*PROBLEM TO SOLVE*.
Starting with the line that contains "<!-- street casing -->" and stopping after the line that contains "<!-- secondary -->", copy the entries below exactly. Include nothing else.

*DATA FOR THIS EXERCISE*.
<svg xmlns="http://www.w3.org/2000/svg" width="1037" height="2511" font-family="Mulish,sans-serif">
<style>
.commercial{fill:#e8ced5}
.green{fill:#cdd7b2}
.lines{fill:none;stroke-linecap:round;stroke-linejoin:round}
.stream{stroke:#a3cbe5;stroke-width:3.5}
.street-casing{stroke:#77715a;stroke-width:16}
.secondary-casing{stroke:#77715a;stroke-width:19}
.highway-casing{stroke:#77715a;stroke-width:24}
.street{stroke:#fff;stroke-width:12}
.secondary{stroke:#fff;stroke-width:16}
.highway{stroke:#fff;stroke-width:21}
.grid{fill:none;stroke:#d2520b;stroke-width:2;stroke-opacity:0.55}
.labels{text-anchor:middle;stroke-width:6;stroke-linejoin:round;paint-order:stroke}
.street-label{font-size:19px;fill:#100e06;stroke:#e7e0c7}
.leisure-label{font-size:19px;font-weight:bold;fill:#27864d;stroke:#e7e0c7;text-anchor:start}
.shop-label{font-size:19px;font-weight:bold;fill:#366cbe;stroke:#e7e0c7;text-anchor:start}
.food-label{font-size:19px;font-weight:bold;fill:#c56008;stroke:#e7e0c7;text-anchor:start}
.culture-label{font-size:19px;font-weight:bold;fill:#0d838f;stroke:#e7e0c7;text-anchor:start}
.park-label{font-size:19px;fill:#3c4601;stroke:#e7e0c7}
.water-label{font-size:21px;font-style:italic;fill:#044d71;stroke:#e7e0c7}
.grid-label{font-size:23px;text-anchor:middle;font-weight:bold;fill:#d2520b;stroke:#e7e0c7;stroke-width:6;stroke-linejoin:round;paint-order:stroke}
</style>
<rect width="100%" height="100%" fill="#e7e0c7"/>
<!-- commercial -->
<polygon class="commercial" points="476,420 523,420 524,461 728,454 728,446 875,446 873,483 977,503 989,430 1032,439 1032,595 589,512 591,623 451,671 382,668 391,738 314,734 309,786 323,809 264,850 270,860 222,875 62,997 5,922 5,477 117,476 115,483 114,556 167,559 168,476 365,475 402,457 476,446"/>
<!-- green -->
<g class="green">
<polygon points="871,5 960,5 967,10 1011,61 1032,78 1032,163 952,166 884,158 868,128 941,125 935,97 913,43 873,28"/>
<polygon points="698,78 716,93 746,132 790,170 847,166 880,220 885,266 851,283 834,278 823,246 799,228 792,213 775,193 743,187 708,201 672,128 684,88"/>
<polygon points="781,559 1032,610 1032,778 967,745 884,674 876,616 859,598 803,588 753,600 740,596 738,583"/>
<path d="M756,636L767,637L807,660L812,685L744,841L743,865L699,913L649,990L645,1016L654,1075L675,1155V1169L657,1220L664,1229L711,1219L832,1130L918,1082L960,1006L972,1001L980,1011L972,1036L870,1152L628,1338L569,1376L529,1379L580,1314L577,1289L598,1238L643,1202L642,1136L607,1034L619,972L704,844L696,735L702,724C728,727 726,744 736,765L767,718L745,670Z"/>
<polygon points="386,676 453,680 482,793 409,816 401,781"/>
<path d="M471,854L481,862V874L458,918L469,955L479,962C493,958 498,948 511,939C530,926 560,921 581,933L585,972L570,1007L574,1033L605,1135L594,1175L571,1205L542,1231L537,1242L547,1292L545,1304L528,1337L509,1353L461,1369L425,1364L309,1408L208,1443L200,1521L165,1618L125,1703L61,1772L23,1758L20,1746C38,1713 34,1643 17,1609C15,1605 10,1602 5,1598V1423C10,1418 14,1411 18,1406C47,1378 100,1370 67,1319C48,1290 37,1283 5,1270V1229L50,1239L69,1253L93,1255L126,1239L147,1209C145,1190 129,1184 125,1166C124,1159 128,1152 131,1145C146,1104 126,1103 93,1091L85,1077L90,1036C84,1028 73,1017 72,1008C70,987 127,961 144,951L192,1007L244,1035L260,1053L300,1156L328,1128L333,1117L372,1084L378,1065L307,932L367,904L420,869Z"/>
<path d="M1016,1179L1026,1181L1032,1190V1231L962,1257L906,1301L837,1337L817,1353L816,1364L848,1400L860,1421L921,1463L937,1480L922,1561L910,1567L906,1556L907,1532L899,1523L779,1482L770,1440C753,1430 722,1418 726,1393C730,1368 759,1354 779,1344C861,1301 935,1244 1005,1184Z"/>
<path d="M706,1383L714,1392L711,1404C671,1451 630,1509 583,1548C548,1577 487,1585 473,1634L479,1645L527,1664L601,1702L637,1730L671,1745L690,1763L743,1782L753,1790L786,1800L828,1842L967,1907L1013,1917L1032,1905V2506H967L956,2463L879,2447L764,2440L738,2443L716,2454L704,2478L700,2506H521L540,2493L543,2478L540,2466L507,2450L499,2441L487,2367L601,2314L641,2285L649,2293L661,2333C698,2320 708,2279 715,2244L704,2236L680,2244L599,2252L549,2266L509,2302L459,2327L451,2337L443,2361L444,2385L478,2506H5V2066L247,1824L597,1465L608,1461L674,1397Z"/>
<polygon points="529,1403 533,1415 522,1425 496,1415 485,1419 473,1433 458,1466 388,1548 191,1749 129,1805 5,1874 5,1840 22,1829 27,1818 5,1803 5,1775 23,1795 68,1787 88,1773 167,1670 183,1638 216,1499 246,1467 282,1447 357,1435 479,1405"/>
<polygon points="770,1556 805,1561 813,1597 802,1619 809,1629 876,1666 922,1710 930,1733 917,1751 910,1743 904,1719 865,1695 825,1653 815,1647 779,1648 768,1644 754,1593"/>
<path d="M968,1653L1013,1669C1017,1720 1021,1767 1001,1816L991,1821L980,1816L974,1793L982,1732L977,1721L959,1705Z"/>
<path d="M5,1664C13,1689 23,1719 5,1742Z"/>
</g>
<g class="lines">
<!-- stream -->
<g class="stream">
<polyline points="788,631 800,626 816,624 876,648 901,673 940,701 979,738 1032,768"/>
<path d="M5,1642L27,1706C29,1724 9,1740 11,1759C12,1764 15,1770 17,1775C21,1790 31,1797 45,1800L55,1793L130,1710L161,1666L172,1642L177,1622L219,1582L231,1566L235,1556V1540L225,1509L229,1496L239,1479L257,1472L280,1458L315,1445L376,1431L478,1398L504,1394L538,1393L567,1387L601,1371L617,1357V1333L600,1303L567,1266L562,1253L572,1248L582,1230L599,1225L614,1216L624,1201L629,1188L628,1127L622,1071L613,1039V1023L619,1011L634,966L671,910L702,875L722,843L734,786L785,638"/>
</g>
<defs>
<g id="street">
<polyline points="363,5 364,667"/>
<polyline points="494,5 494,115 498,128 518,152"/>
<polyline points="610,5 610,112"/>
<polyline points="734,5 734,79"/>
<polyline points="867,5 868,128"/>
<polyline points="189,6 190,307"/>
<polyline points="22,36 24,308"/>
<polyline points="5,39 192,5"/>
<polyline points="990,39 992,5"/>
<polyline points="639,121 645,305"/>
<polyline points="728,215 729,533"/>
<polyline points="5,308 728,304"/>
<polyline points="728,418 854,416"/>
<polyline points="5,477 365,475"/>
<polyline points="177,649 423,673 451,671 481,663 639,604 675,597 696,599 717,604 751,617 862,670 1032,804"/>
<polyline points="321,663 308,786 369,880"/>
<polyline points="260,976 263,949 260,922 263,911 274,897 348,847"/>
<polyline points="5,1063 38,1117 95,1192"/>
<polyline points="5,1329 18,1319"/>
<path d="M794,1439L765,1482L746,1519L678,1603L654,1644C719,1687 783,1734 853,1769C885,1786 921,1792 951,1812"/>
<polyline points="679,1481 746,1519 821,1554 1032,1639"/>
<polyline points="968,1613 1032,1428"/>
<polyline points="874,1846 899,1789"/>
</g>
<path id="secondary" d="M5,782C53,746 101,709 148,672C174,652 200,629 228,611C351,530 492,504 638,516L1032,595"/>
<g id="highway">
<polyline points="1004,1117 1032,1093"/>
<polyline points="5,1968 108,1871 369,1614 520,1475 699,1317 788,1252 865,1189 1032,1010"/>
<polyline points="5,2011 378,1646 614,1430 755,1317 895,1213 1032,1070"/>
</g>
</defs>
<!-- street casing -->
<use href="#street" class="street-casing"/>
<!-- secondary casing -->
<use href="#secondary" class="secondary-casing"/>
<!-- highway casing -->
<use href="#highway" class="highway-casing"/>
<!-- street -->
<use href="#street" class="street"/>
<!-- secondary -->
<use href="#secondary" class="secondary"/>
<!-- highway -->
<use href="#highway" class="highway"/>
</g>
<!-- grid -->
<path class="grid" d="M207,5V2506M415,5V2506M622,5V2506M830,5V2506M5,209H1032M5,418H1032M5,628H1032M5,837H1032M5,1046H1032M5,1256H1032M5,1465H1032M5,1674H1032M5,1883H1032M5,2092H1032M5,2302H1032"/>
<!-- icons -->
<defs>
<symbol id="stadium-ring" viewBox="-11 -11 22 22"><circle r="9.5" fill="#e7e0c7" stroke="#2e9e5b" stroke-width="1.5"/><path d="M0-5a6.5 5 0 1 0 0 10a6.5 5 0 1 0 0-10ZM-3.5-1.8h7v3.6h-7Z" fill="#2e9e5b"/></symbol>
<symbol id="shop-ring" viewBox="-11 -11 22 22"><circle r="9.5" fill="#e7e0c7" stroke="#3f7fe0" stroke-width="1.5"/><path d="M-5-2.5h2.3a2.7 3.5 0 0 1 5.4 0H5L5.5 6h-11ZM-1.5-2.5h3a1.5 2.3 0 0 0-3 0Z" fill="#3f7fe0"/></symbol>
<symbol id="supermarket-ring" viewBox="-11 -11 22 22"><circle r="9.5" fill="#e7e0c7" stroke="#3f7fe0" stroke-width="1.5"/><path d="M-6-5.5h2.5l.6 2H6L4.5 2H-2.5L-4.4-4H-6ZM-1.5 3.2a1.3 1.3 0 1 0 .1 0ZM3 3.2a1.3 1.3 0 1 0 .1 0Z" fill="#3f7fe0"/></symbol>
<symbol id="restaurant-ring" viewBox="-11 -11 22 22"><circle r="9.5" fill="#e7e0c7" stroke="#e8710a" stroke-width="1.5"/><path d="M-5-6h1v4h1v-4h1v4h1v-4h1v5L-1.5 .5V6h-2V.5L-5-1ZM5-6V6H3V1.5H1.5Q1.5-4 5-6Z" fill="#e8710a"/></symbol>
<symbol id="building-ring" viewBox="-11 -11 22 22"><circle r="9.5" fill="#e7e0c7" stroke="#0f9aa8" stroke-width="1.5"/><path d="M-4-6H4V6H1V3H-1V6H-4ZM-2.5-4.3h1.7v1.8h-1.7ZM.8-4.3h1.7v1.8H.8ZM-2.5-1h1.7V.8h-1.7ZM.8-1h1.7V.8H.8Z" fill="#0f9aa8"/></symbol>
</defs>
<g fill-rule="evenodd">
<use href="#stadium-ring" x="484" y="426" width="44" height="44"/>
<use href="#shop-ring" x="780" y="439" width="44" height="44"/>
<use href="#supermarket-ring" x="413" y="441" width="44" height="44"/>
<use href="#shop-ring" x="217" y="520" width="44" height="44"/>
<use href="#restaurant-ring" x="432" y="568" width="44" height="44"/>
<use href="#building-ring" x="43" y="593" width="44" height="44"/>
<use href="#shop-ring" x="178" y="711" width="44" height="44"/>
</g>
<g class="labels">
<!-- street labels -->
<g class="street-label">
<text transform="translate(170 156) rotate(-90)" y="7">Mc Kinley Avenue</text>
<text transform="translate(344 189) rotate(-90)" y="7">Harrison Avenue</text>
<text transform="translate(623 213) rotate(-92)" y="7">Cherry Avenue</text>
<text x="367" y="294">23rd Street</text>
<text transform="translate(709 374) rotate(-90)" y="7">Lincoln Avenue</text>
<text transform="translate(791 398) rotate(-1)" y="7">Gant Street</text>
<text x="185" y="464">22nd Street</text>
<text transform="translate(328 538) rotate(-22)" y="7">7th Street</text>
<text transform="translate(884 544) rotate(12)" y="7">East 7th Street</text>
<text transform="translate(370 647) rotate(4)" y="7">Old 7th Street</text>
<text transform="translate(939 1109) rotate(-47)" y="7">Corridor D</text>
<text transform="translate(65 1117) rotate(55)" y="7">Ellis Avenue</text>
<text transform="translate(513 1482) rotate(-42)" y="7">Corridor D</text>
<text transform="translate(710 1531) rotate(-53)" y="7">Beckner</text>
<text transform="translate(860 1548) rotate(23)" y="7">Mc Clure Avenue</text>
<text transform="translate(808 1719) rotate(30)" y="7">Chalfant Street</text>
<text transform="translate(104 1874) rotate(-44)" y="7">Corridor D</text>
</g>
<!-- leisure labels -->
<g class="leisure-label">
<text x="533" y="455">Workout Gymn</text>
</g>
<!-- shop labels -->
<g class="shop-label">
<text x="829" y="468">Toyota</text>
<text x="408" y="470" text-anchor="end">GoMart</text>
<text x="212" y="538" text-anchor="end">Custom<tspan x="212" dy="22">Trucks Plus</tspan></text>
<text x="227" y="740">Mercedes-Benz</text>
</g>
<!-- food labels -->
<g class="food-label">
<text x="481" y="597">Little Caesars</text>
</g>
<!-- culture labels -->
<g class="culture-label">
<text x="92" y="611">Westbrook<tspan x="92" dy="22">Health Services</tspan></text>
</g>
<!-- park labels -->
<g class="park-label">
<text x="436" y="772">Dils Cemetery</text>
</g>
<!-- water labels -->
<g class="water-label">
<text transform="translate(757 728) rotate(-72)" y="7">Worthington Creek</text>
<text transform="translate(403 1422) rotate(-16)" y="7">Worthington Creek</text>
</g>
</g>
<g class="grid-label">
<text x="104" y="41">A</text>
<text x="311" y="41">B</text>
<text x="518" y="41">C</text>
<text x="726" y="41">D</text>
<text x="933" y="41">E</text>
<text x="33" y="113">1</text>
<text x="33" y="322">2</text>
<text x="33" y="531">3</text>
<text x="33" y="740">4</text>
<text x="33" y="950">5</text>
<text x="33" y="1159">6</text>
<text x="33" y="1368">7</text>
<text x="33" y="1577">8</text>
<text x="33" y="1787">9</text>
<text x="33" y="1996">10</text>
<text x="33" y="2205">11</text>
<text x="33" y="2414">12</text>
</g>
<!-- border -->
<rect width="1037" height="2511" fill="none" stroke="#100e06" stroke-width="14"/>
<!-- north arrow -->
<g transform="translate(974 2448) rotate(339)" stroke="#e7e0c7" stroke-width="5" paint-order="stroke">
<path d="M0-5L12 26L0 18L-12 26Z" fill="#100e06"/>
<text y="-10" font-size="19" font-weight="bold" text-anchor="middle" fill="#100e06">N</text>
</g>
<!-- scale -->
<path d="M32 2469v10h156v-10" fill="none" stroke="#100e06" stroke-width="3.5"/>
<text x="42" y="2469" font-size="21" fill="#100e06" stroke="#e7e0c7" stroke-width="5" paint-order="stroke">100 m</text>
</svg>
* * *
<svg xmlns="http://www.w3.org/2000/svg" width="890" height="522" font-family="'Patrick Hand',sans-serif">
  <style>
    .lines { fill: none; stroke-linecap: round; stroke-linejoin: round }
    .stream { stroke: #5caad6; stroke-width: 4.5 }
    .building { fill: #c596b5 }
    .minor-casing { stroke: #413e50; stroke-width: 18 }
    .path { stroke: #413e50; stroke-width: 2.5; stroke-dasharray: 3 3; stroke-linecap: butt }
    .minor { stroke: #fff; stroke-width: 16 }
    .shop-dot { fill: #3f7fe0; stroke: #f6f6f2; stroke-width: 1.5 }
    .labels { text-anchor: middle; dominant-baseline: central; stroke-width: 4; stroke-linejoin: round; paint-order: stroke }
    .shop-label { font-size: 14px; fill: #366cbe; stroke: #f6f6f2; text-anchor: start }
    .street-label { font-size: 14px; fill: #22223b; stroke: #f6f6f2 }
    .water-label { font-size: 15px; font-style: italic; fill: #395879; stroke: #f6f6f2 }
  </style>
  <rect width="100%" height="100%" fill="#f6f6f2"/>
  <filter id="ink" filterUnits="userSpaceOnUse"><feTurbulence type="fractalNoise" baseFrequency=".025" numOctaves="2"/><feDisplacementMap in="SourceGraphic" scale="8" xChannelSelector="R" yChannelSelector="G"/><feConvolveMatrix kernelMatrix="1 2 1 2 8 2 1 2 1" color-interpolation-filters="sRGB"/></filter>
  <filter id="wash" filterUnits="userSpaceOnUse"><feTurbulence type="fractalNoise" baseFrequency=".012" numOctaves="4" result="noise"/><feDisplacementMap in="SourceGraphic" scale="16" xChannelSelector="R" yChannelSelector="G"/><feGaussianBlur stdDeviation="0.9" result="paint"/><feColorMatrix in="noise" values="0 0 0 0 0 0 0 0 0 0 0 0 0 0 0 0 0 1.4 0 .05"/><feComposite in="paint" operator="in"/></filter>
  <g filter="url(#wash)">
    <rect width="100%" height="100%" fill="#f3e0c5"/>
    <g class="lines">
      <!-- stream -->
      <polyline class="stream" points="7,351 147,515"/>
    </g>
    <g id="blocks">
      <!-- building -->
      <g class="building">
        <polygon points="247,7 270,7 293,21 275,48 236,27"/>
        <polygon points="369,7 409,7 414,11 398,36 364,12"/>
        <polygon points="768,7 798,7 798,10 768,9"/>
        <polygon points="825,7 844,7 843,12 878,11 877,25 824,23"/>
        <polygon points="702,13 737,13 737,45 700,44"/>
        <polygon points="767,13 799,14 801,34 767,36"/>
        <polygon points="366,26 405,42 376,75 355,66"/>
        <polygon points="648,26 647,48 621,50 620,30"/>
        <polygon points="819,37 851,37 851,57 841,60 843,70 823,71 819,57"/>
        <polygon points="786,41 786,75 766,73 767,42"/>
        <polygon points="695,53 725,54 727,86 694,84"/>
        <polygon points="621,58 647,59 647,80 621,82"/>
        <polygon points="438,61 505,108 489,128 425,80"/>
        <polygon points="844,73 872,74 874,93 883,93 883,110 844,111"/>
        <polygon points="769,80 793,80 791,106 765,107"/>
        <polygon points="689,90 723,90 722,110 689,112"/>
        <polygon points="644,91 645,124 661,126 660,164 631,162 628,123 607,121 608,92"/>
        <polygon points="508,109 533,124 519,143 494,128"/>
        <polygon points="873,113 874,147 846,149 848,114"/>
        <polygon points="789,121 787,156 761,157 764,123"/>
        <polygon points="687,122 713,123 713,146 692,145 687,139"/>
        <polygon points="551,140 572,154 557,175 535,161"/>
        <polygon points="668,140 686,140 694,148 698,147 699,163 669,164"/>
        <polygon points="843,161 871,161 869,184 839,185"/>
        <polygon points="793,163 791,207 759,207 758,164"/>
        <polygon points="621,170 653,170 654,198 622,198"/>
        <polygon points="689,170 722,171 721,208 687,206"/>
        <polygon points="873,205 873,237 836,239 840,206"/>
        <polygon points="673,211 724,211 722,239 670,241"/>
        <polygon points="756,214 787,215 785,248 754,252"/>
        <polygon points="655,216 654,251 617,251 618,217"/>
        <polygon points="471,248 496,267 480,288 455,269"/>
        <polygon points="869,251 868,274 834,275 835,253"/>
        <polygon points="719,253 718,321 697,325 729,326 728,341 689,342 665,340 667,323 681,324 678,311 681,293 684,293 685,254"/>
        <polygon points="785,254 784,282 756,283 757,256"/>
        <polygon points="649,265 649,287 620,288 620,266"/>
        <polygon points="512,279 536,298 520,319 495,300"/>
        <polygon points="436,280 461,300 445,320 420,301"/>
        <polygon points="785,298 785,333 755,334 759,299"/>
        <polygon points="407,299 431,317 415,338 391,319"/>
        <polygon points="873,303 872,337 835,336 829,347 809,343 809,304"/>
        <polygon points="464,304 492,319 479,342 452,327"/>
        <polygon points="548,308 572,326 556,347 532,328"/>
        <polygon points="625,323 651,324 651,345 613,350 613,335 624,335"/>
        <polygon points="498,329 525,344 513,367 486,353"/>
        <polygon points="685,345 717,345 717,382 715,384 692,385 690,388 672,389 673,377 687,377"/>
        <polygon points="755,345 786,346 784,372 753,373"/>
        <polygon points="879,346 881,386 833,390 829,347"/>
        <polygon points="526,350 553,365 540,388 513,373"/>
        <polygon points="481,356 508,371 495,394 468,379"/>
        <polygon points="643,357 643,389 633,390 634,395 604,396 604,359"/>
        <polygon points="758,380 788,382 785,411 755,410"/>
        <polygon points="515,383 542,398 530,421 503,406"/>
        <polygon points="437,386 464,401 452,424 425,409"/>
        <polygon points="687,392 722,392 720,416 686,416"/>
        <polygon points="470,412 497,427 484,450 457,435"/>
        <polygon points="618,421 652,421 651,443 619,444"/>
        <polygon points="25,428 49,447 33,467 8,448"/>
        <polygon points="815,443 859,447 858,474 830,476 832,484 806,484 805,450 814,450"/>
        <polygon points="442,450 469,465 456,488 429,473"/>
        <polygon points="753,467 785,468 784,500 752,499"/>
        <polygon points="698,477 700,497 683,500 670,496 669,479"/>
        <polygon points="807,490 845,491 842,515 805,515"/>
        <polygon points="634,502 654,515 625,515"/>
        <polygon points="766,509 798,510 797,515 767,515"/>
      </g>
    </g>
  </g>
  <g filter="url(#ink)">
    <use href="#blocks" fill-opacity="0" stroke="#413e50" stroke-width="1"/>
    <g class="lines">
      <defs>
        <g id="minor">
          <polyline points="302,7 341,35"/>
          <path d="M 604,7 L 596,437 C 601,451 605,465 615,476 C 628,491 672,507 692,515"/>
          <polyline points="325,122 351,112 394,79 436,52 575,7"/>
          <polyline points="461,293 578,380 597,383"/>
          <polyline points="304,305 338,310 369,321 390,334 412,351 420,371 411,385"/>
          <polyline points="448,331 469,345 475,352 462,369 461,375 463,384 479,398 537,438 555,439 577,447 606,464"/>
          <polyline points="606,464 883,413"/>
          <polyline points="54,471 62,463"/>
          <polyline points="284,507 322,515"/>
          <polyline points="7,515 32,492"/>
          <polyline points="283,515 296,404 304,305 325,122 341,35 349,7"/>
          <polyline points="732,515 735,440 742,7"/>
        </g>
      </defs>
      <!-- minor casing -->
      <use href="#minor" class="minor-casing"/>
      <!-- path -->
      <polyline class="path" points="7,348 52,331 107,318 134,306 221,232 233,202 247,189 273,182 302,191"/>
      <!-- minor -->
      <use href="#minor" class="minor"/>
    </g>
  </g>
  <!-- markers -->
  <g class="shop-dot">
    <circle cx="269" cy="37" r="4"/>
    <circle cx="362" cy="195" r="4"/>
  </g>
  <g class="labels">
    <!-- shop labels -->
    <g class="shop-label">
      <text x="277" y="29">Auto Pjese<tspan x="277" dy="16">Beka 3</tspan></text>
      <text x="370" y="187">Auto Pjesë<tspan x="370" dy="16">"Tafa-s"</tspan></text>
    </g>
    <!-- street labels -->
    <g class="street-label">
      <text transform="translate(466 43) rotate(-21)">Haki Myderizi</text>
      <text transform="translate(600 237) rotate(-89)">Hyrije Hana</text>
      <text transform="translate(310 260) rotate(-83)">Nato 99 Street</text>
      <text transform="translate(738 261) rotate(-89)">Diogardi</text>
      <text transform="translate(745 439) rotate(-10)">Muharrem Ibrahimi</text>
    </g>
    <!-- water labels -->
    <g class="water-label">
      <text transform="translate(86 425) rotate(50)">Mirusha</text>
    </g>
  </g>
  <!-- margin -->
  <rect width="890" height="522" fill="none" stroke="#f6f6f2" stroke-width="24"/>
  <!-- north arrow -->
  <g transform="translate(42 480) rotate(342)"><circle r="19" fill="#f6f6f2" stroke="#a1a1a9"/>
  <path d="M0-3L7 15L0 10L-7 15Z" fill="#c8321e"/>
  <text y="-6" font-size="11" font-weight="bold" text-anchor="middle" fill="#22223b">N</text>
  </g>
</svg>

*EXERCISE RESULT*.
<!-- street casing -->
<use href="#street" class="street-casing"/>
<!-- secondary casing -->
<use href="#secondary" class="secondary-casing"/>
<!-- highway casing -->
<use href="#highway" class="highway-casing"/>
<!-- street -->
<use href="#street" class="street"/>
<!-- secondary -->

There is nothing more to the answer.